Overcoming Challenges: Dedication and Community Engagement in MAAPET

The project team was impressed and proud of the dedication that program students showed in their participation in MAAPET, committing to full-time training while balancing families and home lives, often coming from entry-level positions and incomes.

“Life happens for these individuals, and in two-year programs, trainees might have to drop out and never return, or return much later if they return at all. With the accelerated program, we’re able to see more diversity entering this workforce pipeline than you would traditionally see,” said Brown.

Karshna added, “Someone might not be able to commit to two years and drop out of the workforce for that long while going to school, but they can give it their all for 10-14 weeks and finish up with a nice career at the end of it.”

The program has also provided opportunities for MCW medical students to connect with their community. According to Dr. Meurer, in the first cohort, “We were able to engage a medical student in helping to do some of the data work for the program, and she came to some of the classes to help out. Whenever there is an opportunity for our students to get involved in the community and community activities, it’s valuable for them. That student, Cheyenne Greenhouse, was able to report on her experience with MAAPET as a poster and present it locally.”

The Future of the MAAPET Program

The MAAPET program has exceeded the team’s expectations, surpassing their goal of enrolling 100 trainees, ultimately recruiting 131. By providing an accelerated training timeline, the program reduced training time for MAs by up to 85%, with 88% of students completing the 14-week program, and 94% of program graduates getting placed as MAs.

MAAPET has also proven to be a sustainable model. Though the AHW-funded project ended in 2023, MAAPET recently launched its 11th cohort, and there are currently efforts underway to explore ways to continue and expand it to other workforce needs.

Brown explained that the success of the AHW-funded project allowed for the program’s further funding and growth. “We were able to write a grant to the U.S. Department of Labor for a nursing expansion grant and continue to run cohorts of the medical assistant program. People continue to come in as MAs and this gives them a career pathway where they can go on to maybe be an LPN, RN, or something along those lines. It’s an entry point to other healthcare opportunities.”

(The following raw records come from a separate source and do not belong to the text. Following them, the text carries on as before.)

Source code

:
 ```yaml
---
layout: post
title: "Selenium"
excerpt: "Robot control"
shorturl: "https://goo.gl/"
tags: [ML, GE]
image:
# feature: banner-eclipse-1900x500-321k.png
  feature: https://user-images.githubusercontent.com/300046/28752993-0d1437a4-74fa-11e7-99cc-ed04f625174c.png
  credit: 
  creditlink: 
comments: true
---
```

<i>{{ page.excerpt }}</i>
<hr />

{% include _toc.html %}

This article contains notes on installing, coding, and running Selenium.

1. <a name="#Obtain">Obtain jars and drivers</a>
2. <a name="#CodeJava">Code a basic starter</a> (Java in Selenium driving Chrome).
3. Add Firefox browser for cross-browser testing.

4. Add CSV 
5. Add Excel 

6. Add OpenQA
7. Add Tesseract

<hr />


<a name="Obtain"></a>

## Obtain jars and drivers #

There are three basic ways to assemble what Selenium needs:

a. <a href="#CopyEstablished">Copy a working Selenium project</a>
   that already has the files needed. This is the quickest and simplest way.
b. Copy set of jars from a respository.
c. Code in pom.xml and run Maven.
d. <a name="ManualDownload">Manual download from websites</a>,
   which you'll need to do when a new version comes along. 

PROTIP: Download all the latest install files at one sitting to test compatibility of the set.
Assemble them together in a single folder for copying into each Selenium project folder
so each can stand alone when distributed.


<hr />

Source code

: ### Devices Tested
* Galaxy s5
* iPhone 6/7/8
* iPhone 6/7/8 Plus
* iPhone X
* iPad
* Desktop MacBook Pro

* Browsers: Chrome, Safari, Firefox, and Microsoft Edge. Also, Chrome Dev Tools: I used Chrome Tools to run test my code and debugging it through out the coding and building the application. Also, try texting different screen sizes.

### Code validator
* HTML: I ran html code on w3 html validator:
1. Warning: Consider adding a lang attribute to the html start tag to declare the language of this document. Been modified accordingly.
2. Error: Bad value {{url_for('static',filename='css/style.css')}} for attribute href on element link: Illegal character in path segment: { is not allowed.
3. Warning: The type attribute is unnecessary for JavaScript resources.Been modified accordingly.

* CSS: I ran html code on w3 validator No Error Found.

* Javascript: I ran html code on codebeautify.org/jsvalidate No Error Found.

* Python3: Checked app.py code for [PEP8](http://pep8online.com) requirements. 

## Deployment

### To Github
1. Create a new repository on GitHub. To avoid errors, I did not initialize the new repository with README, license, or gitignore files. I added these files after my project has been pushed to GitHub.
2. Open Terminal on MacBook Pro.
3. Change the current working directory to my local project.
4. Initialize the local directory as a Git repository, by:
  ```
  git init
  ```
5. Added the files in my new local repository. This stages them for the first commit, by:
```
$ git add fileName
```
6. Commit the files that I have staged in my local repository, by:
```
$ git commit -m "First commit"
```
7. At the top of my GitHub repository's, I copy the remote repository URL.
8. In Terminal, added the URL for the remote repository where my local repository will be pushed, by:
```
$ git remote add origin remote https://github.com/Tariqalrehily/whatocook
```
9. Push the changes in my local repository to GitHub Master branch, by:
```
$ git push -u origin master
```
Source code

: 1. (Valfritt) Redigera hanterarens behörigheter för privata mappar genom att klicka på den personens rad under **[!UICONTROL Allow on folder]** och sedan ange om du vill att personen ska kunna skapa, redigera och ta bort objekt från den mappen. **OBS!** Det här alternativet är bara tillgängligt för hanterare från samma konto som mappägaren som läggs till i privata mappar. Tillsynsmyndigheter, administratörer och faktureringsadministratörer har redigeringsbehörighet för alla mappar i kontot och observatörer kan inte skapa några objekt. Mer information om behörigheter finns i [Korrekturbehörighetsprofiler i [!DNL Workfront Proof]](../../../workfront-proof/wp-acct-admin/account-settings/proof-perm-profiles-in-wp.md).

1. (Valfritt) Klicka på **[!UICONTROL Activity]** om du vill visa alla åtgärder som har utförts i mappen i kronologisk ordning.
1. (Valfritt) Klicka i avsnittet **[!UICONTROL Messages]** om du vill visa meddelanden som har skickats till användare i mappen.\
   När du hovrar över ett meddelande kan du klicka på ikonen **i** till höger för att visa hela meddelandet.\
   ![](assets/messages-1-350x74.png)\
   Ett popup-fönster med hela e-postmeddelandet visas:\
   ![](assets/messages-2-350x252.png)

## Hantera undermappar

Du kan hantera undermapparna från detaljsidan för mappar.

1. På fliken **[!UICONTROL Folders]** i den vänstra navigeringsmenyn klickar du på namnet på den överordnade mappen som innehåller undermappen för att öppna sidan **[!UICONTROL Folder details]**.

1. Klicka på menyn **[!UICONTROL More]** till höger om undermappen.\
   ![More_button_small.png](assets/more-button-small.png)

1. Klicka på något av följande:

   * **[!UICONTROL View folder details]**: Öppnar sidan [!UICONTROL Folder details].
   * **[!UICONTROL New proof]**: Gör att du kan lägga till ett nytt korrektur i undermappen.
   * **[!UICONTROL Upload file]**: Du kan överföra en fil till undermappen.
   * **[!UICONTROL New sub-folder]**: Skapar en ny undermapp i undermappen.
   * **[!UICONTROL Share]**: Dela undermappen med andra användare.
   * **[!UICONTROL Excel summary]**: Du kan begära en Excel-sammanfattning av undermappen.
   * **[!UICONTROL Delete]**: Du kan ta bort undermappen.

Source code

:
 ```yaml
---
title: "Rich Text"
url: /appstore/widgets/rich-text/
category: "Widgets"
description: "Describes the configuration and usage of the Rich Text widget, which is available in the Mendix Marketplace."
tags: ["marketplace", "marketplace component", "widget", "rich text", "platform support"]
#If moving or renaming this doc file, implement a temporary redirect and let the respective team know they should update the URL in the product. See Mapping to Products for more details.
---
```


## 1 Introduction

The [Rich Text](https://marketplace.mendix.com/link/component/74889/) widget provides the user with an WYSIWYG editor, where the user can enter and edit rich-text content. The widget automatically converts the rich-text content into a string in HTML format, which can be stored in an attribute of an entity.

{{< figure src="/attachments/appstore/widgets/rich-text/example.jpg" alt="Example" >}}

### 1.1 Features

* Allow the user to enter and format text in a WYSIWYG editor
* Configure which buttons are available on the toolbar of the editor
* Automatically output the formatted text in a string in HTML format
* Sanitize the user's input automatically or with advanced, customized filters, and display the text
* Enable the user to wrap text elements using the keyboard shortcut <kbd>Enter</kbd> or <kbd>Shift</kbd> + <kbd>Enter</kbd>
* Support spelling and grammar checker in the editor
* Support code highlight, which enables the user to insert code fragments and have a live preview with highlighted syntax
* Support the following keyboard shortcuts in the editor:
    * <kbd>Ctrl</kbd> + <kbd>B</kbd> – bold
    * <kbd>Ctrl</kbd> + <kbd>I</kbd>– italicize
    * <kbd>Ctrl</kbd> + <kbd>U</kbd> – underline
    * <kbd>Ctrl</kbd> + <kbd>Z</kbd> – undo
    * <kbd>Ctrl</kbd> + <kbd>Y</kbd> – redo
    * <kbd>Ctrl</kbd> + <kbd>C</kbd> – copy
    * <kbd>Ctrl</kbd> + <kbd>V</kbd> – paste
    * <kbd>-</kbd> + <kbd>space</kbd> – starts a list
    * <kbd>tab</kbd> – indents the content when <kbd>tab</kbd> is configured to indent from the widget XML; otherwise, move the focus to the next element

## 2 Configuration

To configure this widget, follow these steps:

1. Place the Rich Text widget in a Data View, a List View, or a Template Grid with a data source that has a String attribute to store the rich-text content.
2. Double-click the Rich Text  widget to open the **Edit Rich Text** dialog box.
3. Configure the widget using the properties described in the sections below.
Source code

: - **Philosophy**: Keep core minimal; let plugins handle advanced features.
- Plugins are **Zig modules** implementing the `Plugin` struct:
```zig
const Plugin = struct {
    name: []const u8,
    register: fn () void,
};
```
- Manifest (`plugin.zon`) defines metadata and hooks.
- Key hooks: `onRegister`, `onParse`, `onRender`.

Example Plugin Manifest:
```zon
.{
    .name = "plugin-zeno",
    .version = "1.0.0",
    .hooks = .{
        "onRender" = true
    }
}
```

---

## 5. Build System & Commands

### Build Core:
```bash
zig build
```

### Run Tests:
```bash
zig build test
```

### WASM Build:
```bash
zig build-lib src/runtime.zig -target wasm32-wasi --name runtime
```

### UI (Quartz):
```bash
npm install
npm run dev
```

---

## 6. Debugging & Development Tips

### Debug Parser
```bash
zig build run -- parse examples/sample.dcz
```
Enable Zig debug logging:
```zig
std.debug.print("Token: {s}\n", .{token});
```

At CHCSE, the MAAPET program has also helped to create learning opportunities for high school students who are interested in healthcare careers. With the Hands-on High School program, CHCSE brought high school students into the MAAPET classrooms for half-days where they could work beside MA students, learning about basic activities such as taking blood pressure and taking out sutures. “Getting them in the classroom and giving them a chance to have hands-on experiences with actual healthcare activities helps get them excited about healthcare career possibilities,” said Karshna.

The project team looks forward to finding more opportunities to replicate the success of the MAAPET program to support the growth of other healthcare careers. As Karshna shared, “We look at this model now and we have discussions all the time: Are there other healthcare careers we could use this model for, or how can we take this model, expand it, and continue to offer it to new individuals throughout our community? We hope can keep going and keep increasing that pool… We're always exploring how can we do this with maybe a different career area.”